Project focused on libraries of packet processing acceleration will join other open networking projects under the Linux organization.

April 3, 2017

2 Min Read

SANTA CLARA, Calif., -- Open Networking Summit -- The Linux Foundation, the nonprofit advancing professional open source management for mass collaboration, today announced that the DPDK Project (Data Plane Development Kit) community has moved to The Linux Foundation. The Linux Foundation provides a neutral home that promotes collaboration around open source technologies, such as a technical governance model that enables the growth of developer communities.

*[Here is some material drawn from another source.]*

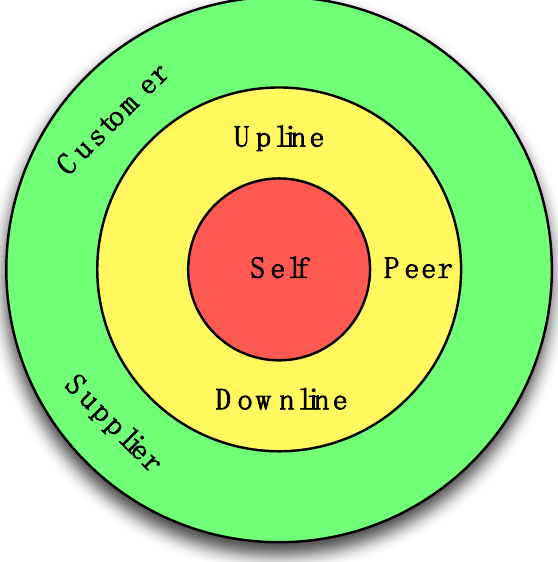
Figure 1. A model of feedback that raters used in a 360° performance.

The DPDK Project includes members from the telecommunications industry, network and cloud infrastructure vendors, as well as multiple hardware vendors. Gold members of the project are ARM, AT&T, Cavium, Intel, Mellanox, NXP, Red Hat, and ZTE Corporation. Silver members of DPDK include 6WIND, Atomic Rules, Huawei, Spirent, and Wind River. Korea Advanced Institute of Science and Technology (KAIST), University of Limerick, University of Massachusetts Lowell, and Tsinghua University are Associate members.

“An open governance structure will encourage continued growth and investment in the DPDK developer community,” said Jim Zemlin, Executive Director of the Linux Foundation. “We believe the vibrant DPDK developer community will quickly grow in their new home and fuel continued rapid innovation in open networking.”

DPDK is the Data Plane Development Kit that consists of libraries to accelerate packet processing workloads running on a wide variety of CPU architectures. In a world where the network is becoming fundamental to the way people communicate, performance, throughput, and latency are increasingly important for applications like wireless core and access, wireline infrastructure, routers, load balancers, firewalls, video streaming, VoIP, and more. By enabling very fast packet processing, DPDK is making it possible for the telecommunications industry to move performance-sensitive applications like the backbone for mobile networks and voice to the cloud. It was also identified as a key enabling technology for Network Functions Virtualization (NFV) in the original ETSI NFV White Paper.

DPDK was created in 2010 by Intel and made available under a permissive open source license. The open source community was established at DPDK.org in 2013 by 6WIND and has facilitated the continued expansion of the project. Since then, the community has been continuously growing in terms of the number of contributors, patches, and contributing organizations, with 10 major releases completed including contributions from over 400 individuals from 70 different organizations. DPDK now supports all major CPU architectures and NICs from multiple vendors, which makes it ideally suited to applications that need to be portable across multiple platforms.

More than 20 key open source projects build on DPDK libraries, including MoonGen, mTCP, Ostinato, Lagopus, Fast Data (FD.io), Open vSwitch, OPNFV, and OpenStack. Strengthening the ecosystem around DPDK will enable it to meet the needs of the users and projects that depend on it and helps to foster open innovation.